[Stored data]
-.-.-
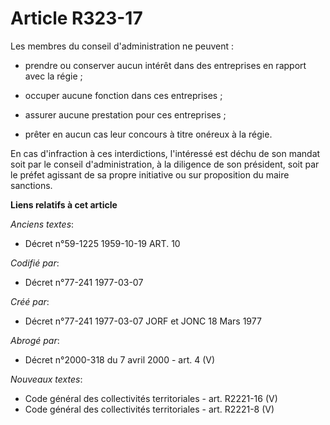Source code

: # Article R323-17

Les membres du conseil d'administration ne peuvent :

- prendre ou conserver aucun intérêt dans des entreprises en rapport avec la régie ;

- occuper aucune fonction dans ces entreprises ;

- assurer aucune prestation pour ces entreprises ;

- prêter en aucun cas leur concours à titre onéreux à la régie.

En cas d'infraction à ces interdictions, l'intéressé est déchu de son mandat soit par le conseil d'administration, à la
diligence de son président, soit par le préfet agissant de sa propre initiative ou sur proposition du maire sanctions.

**Liens relatifs à cet article**

_Anciens textes_:

  - Décret n°59-1225 1959-10-19 ART. 10

_Codifié par_:

  - Décret n°77-241 1977-03-07

_Créé par_:

  - Décret n°77-241 1977-03-07 JORF et JONC 18 Mars 1977

_Abrogé par_:

  - Décret n°2000-318 du 7 avril 2000 - art. 4 (V)

_Nouveaux textes_:

  - Code général des collectivités territoriales - art. R2221-16 (V)
  - Code général des collectivités territoriales - art. R2221-8 (V)
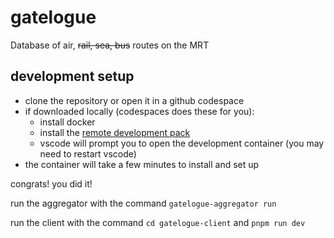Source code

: # gatelogue
Database of air, ~~rail, sea, bus~~ routes on the MRT

## development setup
- clone the repository or open it in a github codespace
- if downloaded locally (codespaces does these for you):
    - install docker
    - install the [remote development pack](https://marketplace.visualstudio.com/items?itemName=ms-vscode-remote.vscode-remote-extensionpack)
    - vscode will prompt you to open the development container (you may need to restart vscode)
- the container will take a few minutes to install and set up

congrats! you did it!

run the aggregator with the command `gatelogue-aggregator run`

run the client with the command `cd gatelogue-client` and `pnpm run dev`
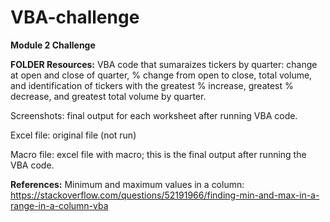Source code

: # VBA-challenge
**Module 2 Challenge**

**FOLDER Resources:**
VBA code that sumaraizes tickers by quarter: change at open and close of quarter, % change from open to close, total volume, and identification of tickers with the greatest % increase, greatest % decrease, and greatest total volume by quarter.

Screenshots: final output for each worksheet after running VBA code.

Excel file: original file (not run)

Macro file: excel file with macro; this is the final output after running the VBA code.



**References:**
Minimum and maximum values in a column: https://stackoverflow.com/questions/52191966/finding-min-and-max-in-a-range-in-a-column-vba
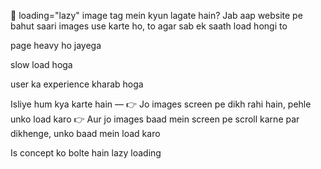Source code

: 📌 loading="lazy" image tag mein kyun lagate hain?
Jab aap website pe bahut saari images use karte ho, to agar sab ek saath load hongi to

page heavy ho jayega

slow load hoga

user ka experience kharab hoga

Isliye hum kya karte hain —
👉 Jo images screen pe dikh rahi hain, pehle unko load karo
👉 Aur jo images baad mein screen pe scroll karne par dikhenge, unko baad mein load karo

Is concept ko bolte hain lazy loading
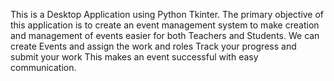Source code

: This is a Desktop Application using Python Tkinter.
The primary objective of this application is to create an event management system to make creation and management of events easier 
for both Teachers and Students.
We can create Events and assign the work and roles
Track your progress and submit your work 
This makes an event successful with easy communication.
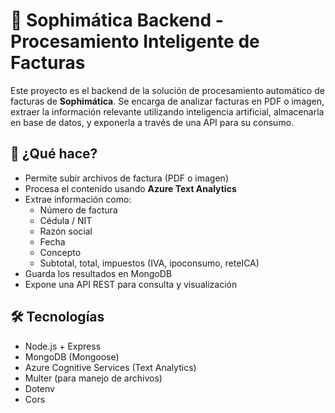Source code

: # 📄 Sophimática Backend - Procesamiento Inteligente de Facturas

Este proyecto es el backend de la solución de procesamiento automático de facturas de **Sophimática**. Se encarga de analizar facturas en PDF o imagen, extraer la información relevante utilizando inteligencia artificial, almacenarla en base de datos, y exponerla a través de una API para su consumo.

## 🧠 ¿Qué hace?

- Permite subir archivos de factura (PDF o imagen)
- Procesa el contenido usando **Azure Text Analytics**
- Extrae información como:
  - Número de factura
  - Cédula / NIT
  - Razón social
  - Fecha
  - Concepto
  - Subtotal, total, impuestos (IVA, ipoconsumo, reteICA)
- Guarda los resultados en MongoDB
- Expone una API REST para consulta y visualización

## 🛠️ Tecnologías

- Node.js + Express
- MongoDB (Mongoose)
- Azure Cognitive Services (Text Analytics)
- Multer (para manejo de archivos)
- Dotenv
- Cors


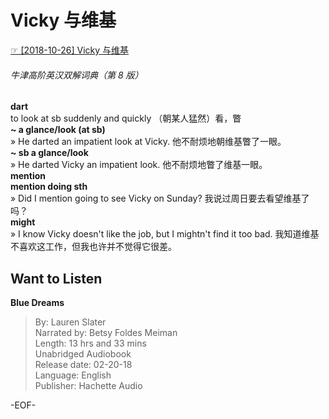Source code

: # Vicky 与维基  
[☞ [2018-10-26] Vicky 与维基 ](https://mp.weixin.qq.com/s/TgPgQNnf_jtgUnb11_fVgQ)    
  
###### 牛津高阶英汉双解词典（第 8 版）  
**dart**  
to look at sb suddenly and quickly （朝某人猛然）看，瞥  
**~ a glance/look (at sb)**  
» He darted an impatient look at Vicky. 他不耐烦地朝维基瞥了一眼。  
**~ sb a glance/look**  
» He darted Vicky an impatient look. 他不耐烦地瞥了维基一眼。  
**mention**  
**mention doing sth**  
» Did I mention going to see Vicky on Sunday? 我说过周日要去看望维基了吗？  
**might**  
» I know Vicky doesn't like the job, but I mightn't find it too bad. 我知道维基不喜欢这工作，但我也许并不觉得它很差。  
  
  
## Want to Listen  
**Blue Dreams**  
>By: Lauren Slater  
Narrated by: Betsy Foldes Meiman  
Length: 13 hrs and 33 mins  
Unabridged Audiobook  
Release date: 02-20-18  
Language: English  
Publisher: Hachette Audio  
  
  
-EOF-  
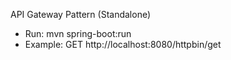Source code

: API Gateway Pattern (Standalone)
- Run: mvn spring-boot:run
- Example: GET http://localhost:8080/httpbin/get
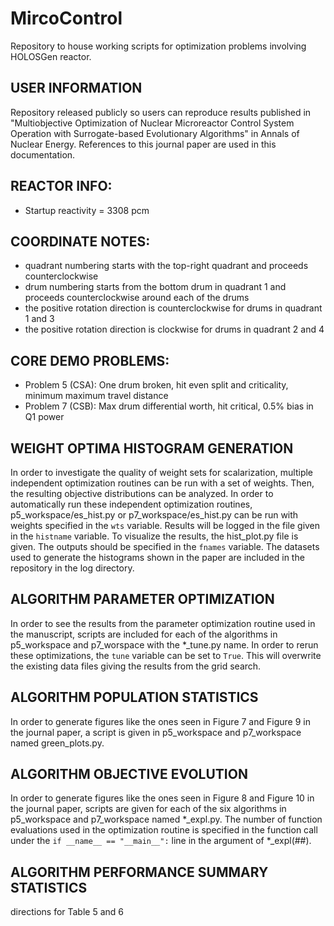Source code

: # MircoControl

Repository to house working scripts for optimization problems involving 
HOLOSGen reactor.

## USER INFORMATION
Repository released publicly so users can reproduce results published in 
"Multiobjective Optimization of Nuclear Microreactor Control System Operation 
with Surrogate-based Evolutionary Algorithms" in Annals of Nuclear Energy. 
References to this journal paper are used in this documentation.

## REACTOR INFO:
* Startup reactivity = 3308 pcm

## COORDINATE NOTES:
* quadrant numbering starts with the top-right quadrant and proceeds
counterclockwise
* drum numbering starts from the bottom drum in  quadrant 1 and proceeds counterclockwise 
around each of the drums
* the positive rotation direction is counterclockwise for drums in quadrant 1 and 3
* the positive rotation direction is clockwise for drums in quadrant 2 and 4

## CORE DEMO PROBLEMS:
* Problem 5 (CSA): One drum broken, hit even split and criticality, minimum maximum travel 
distance
* Problem 7 (CSB): Max drum differential worth, hit critical, 0.5% bias in Q1 power

## WEIGHT OPTIMA HISTOGRAM GENERATION
In order to investigate the quality of weight sets for scalarization, multiple independent
optimization routines can be run with a set of weights. Then, the resulting objective
distributions can be analyzed. In order to automatically run these independent optimization
routines, p5_workspace/es_hist.py or p7_workspace/es_hist.py can be run with weights specified
in the `wts` variable. Results will be logged in the file given in the `histname` variable. To
visualize the results, the hist_plot.py file is given. The outputs should be specified in the
`fnames` variable. The datasets used to generate the histograms shown in the paper are included
in the repository in the log directory.

## ALGORITHM PARAMETER OPTIMIZATION
In order to see the results from the parameter optimization routine used in the manuscript, 
scripts are included for each of the  algorithms in p5_workspace and p7_worspace with the 
*_tune.py name. In order to rerun these optimizations, the `tune` variable can be set to `True`.
This will overwrite the existing data files giving the results from the grid search.

## ALGORITHM POPULATION STATISTICS
In order to generate figures like the ones seen in Figure 7 and Figure 9 in the journal paper, 
a script is given in p5_workspace and p7_workspace named green_plots.py.

## ALGORITHM OBJECTIVE EVOLUTION
In order to generate figures like the ones seen in Figure 8 and Figure 10 in the journal paper,
scripts are given for each of the six algorithms in p5_workspace and p7_workspace named 
*_expl.py. The number of function evaluations used in the optimization routine is specified in 
the function call under the `if __name__ == "__main__":` line in the argument of *_expl(\#\#).

## ALGORITHM PERFORMANCE SUMMARY STATISTICS
directions for Table 5 and 6











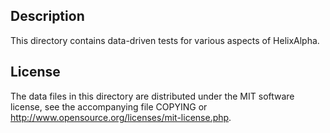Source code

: Description
------------

This directory contains data-driven tests for various aspects of HelixAlpha.

License
--------

The data files in this directory are distributed under the MIT software
license, see the accompanying file COPYING or
http://www.opensource.org/licenses/mit-license.php.

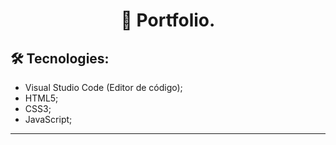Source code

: <h1 align="center">
📰 Portfolio.
</h1>



## 🛠 Tecnologies:
- Visual Studio Code (Editor de código);
- HTML5;
- CSS3;
- JavaScript;

---



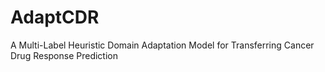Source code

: # AdaptCDR
A Multi-Label Heuristic Domain Adaptation Model for Transferring Cancer Drug Response Prediction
-.-.-
### WHAT IS BEING ASKED
Would you please copy exactly the part of the entries above that begins at the line containing "in Q1 power" and ends at the line containing "name. In order", both lines included?

### TASK SOLUTION
* Problem 7 (CSB): Max drum differential worth, hit critical, 0.5% bias in Q1 power

## WEIGHT OPTIMA HISTOGRAM GENERATION
In order to investigate the quality of weight sets for scalarization, multiple independent
optimization routines can be run with a set of weights. Then, the resulting objective
distributions can be analyzed. In order to automatically run these independent optimization
routines, p5_workspace/es_hist.py or p7_workspace/es_hist.py can be run with weights specified
in the `wts` variable. Results will be logged in the file given in the `histname` variable. To
visualize the results, the hist_plot.py file is given. The outputs should be specified in the
`fnames` variable. The datasets used to generate the histograms shown in the paper are included
in the repository in the log directory.

## ALGORITHM PARAMETER OPTIMIZATION
In order to see the results from the parameter optimization routine used in the manuscript, 
scripts are included for each of the  algorithms in p5_workspace and p7_worspace with the 
*_tune.py name. In order to rerun these optimizations, the `tune` variable can be set to `True`.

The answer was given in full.